In terms of gene flow, frequent gene flow was observed between clade I and clade II in phylogroup comparisons, as well as between Europe and Asia, Europe and South America, Europe and North America, and Asia and North America in continent comparisons. These findings suggest that low gene flow and the absence of recombination contribute to the reduced genetic variability observed in these populations. Alternatively, the low genetic variability in ToBRFV populations may itself contribute to the limited gene flow and absence of recombination. The low level of gene flow and genetic variability, along with the high degree of similarity among isolates from different geographic regions, suggest a common origin, such as contamination through infected seeds or the exchange of infected fruit among countries. These findings are consistent with a previous study [7].

Ancestral studies have suggested that Peru may be the center of emergence for ToBRFV [13,14]. Further support for this conclusion is obtained from the study by [7] which suggests the origin of ToBRFV in South America due to the divergence of isolates from Peru. Our findings regarding the TMRCA of the ToBRFV population also align with previous studies’ assessments.
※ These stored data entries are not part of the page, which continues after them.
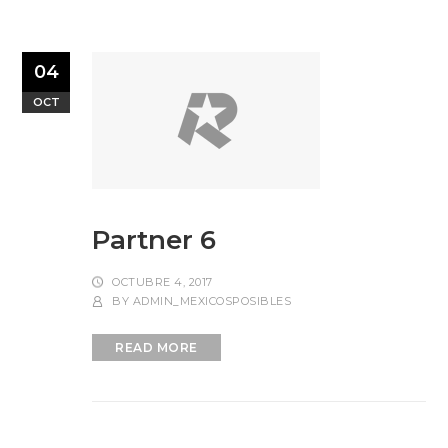
04
OCT
Partner 6
OCTUBRE 4, 2017
BY
ADMIN_MEXICOSPOSIBLES
READ MORE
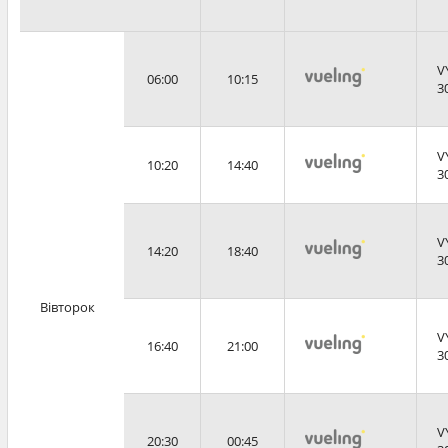
V
06:00
10:15
3
V
10:20
14:40
3
V
14:20
18:40
3
Вівторок
V
16:40
21:00
3
V
20:30
00:45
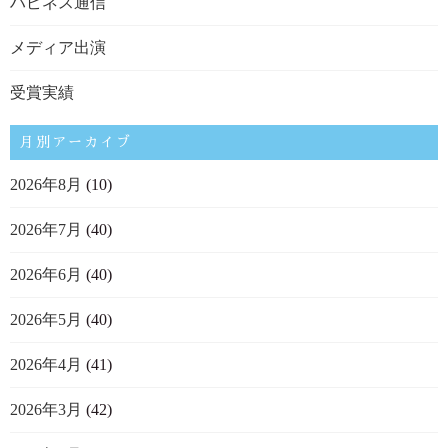
ハピネス通信
メディア出演
受賞実績
月別アーカイブ
2026年8月
(10)
2026年7月
(40)
2026年6月
(40)
2026年5月
(40)
2026年4月
(41)
2026年3月
(42)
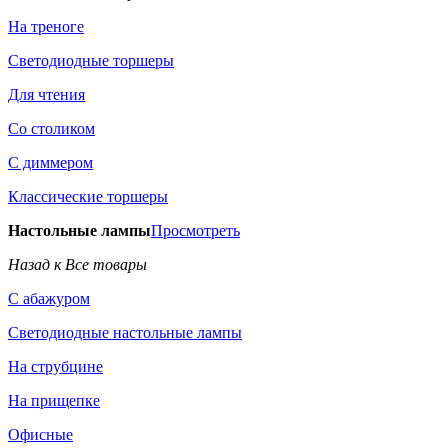
На треноге
Светодиодные торшеры
Для чтения
Со столиком
С диммером
Классические торшеры
Настольные лампы
Просмотреть
Назад к Все товары
С абажуром
Светодиодные настольные лампы
На струбцине
На прищепке
Офисные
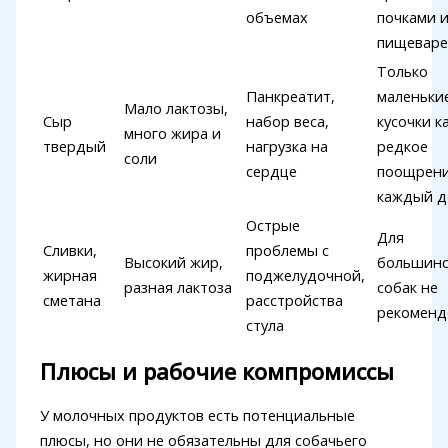
объемах
почками 
пищеваре
Только
Панкреатит,
маленьки
Мало лактозы,
Сыр
набор веса,
кусочки к
много жира и
твердый
нагрузка на
редкое
соли
сердце
поощрени
каждый д
Острые
Для
Сливки,
проблемы с
Высокий жир,
большинс
жирная
поджелудочной,
разная лактоза
собак не
сметана
расстройства
рекоменд
стула
Плюсы и рабочие компромиссы
У молочных продуктов есть потенциальные
плюсы, но они не обязательны для собачьего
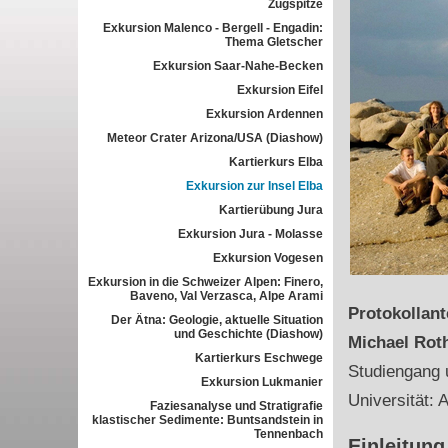
Zugspitze
Exkursion Malenco - Bergell - Engadin:
Thema Gletscher
Exkursion Saar-Nahe-Becken
Exkursion Eifel
Exkursion Ardennen
Meteor Crater Arizona/USA (Diashow)
Kartierkurs Elba
Exkursion zur Insel Elba
Kartierübung Jura
Exkursion Jura - Molasse
Exkursion Vogesen
Exkursion in die Schweizer Alpen: Finero,
Baveno, Val Verzasca, Alpe Arami
Protokollan
Der Ätna: Geologie, aktuelle Situation
und Geschichte (Diashow)
Michael Rot
Kartierkurs Eschwege
Studiengang 
Exkursion Lukmanier
Universität: 
Faziesanalyse und Stratigrafie
klastischer Sedimente: Buntsandstein in
Tennenbach
Einleitung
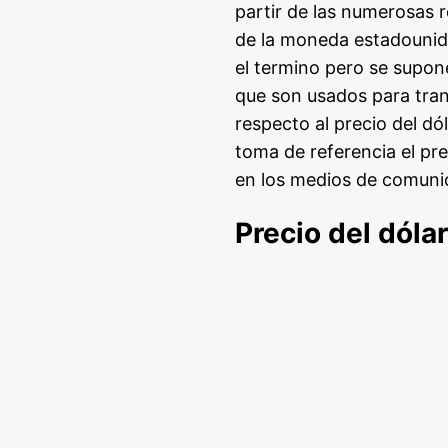
partir de las numerosas 
de la moneda estadounid
el termino pero se supone
que son usados para tran
respecto al precio del dó
toma de referencia el pr
en los medios de comuni
Precio del dóla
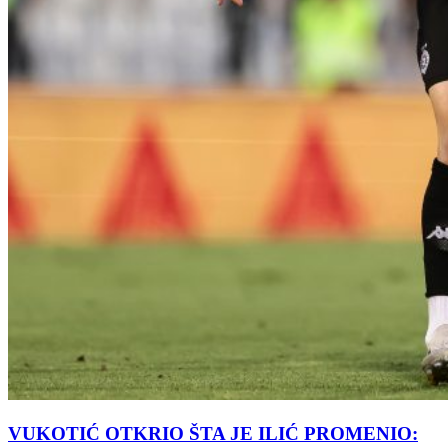
VUKOTIĆ OTKRIO ŠTA JE ILIĆ PROMENIO:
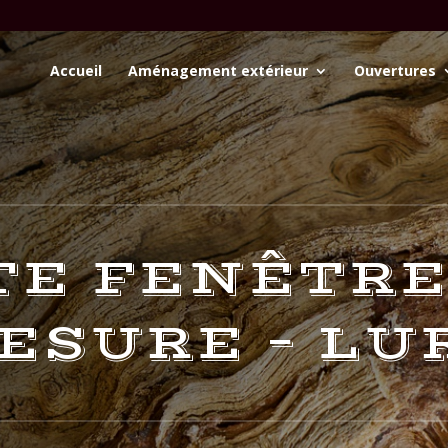
Accueil
Aménagement extérieur
Ouvertures
TE FENÊTRE
ESURE – LU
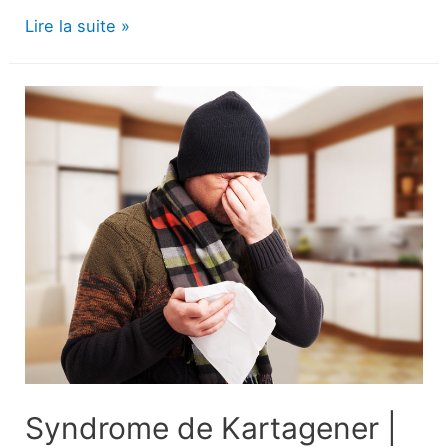
Pourquoi
Lire la suite »
mon
nouveau-
né
éternue-
t-
il
autant
?
Syndrome de Kartagener |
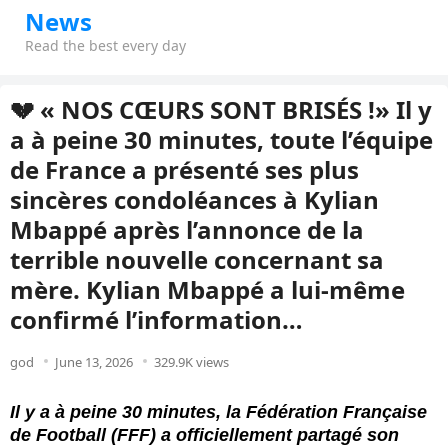
News
Read the best every day
💔 « NOS CŒURS SONT BRISÉS !» Il y
a à peine 30 minutes, toute l’équipe
de France a présenté ses plus
sincères condoléances à Kylian
Mbappé après l’annonce de la
terrible nouvelle concernant sa
mère. Kylian Mbappé a lui-même
confirmé l’information…
god
June 13, 2026
329.9K views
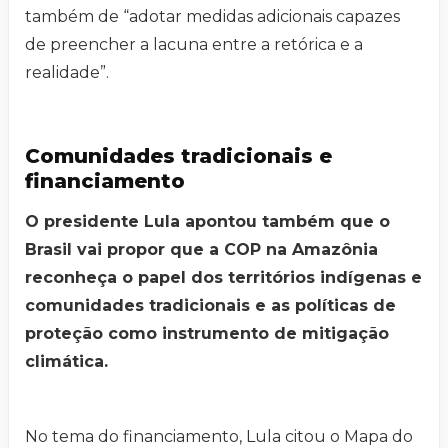
também de “adotar medidas adicionais capazes
de preencher a lacuna entre a retórica e a
realidade”.
Comunidades tradicionais e
financiamento
O presidente Lula apontou também que o
Brasil vai propor que a COP na Amazônia
reconheça o papel dos territórios indígenas e
comunidades tradicionais e as políticas de
proteção como instrumento de mitigação
climática.
No tema do financiamento, Lula citou o Mapa do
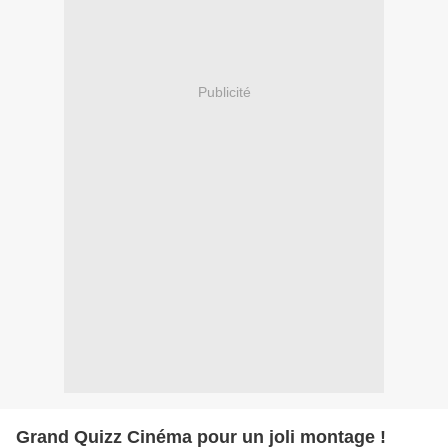
Publicité
Grand Quizz Cinéma pour un joli montage !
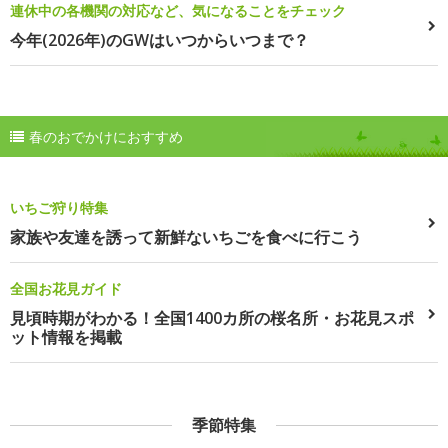
連休中の各機関の対応など、気になることをチェック
今年(2026年)のGWはいつからいつまで？
春のおでかけにおすすめ
いちご狩り特集
家族や友達を誘って新鮮ないちごを食べに行こう
全国お花見ガイド
見頃時期がわかる！全国1400カ所の桜名所・お花見スポ
ット情報を掲載
季節特集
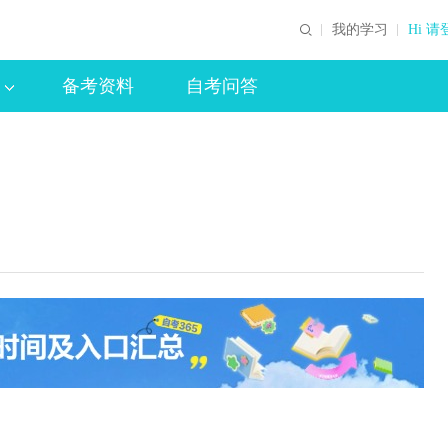
我的学习
Hi 请
备考资料
自考问答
However, to better understand and ensure this hypothesis, more isolates from different locations need to be examined.

5. Conclusions

Given the global prevalence of ToBRFV, including in Iran, understanding the genetic structure of the virus and the factors or selective forces driving its evolution, such as negative selection, can greatly assist in future surveillance and research efforts, and with continuous monitoring, can prevent the emergence of new isolates or possible variants.